My Google Summer of Code Journey – Extending Data Structures, Algorithms, and the C++ Backend#
Introduction: A Summer of Growth, Code, and Algorithms#
Hello, world! 👋
I’m Sakshi Oza, a Master’s student passionate about data-science, open-source software, and algorithms. This summer, I had the incredible privilege to work with Google Summer of Code (GSoC) 2023 on a project titled: “Extending the data structures, algorithms, and providing C++ backend”.
If you’ve ever wondered how Python libraries can achieve C++-level performance while implementing advanced algorithms, this blog is for you. I’ll share my GSoC journey, including challenges, solutions, and learnings.
About the Project#
The project focused on enhancing a Python-based data structures library, pydatastructs
by:
Extending existing data structures and algorithms.
Implementing optimized algorithms for better functionality.
Introducing a C++ backend to improve performance-critical operations.
This combination bridges the gap between Python’s developer-friendliness and C++’s computational efficiency.
Breaking It Down: My GSoC Timeline#
🔹 Community Bonding Period#
Before coding began, I focused on:
Understanding the existing codebase and architecture.
Discussing goals and roadmaps with my mentors:
Gagandeep Singh
Smit Lunagariya
Ivan Ogasawara
I explored the gaps in the current implementation and set milestones for my contributions.
🔹 Phase 1: Extending Existing Algorithms and Structures#
Network Flow Algorithms
Implemented Edmond-Karp and Dinic’s algorithms to solve maximum flow problems.
These algorithms are critical for network routing, resource allocation, and optimization problems.
Binary Search Tree (BST) Enhancements
Added lower_bound and upper_bound methods for range-based queries.
These methods mimic the functionality of C++ STL, offering faster lookups.
Example Code:
from pydatastructs import BinarySearchTree bst = BinarySearchTree() bst.insert(10) bst.insert(20) bst.insert(30) print(bst.lower_bound(15)) # Output: 20
🔹 Phase 2: Bringing the C++ Backend to Life#
In Phase 2, I focused on backend optimization by implementing a C++ backend for performance-critical algorithms.
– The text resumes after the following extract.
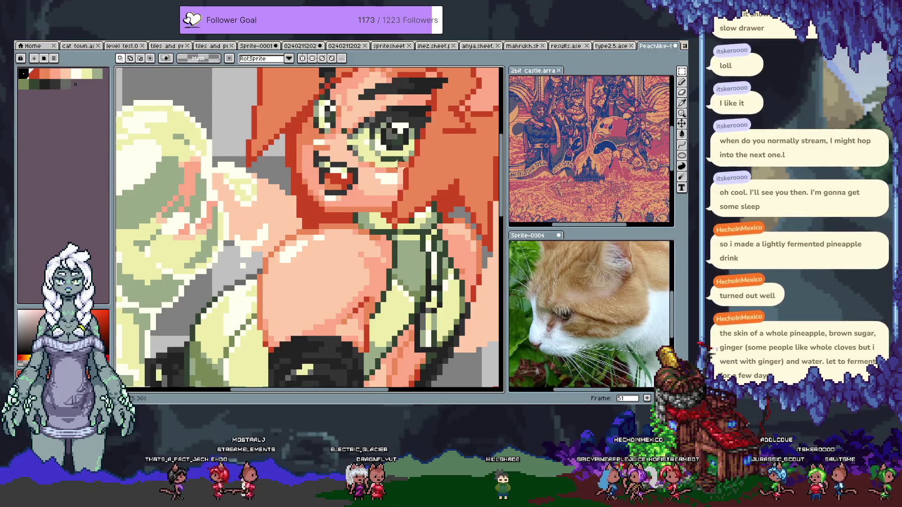
scroll(344, 209, down, 4)
scroll(326, 238, down, 2)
Why? Python is fantastic for development, but when it comes to heavy computation, C++ shines. By combining the two, we achieve the best of both worlds.
Key Contributions in this Phase#
1. Sorting Algorithms#
Added bubble_sort, selection_sort, and insertion_sort with C++ backend support.
This dramatically improved the speed of sorting operations.
Example Code:
from pydatastructs import OneDimensionalArray, Backend, bubble_sort arr = OneDimensionalArray(int, [5, 3, 8, 1]) bubble_sort(arr, backend=Backend.CPP) print(arr) # Output: [1, 3, 5, 8]
2. Search Algorithms#
Implemented efficient linear_search, binary_search, and jump_search algorithms using C++.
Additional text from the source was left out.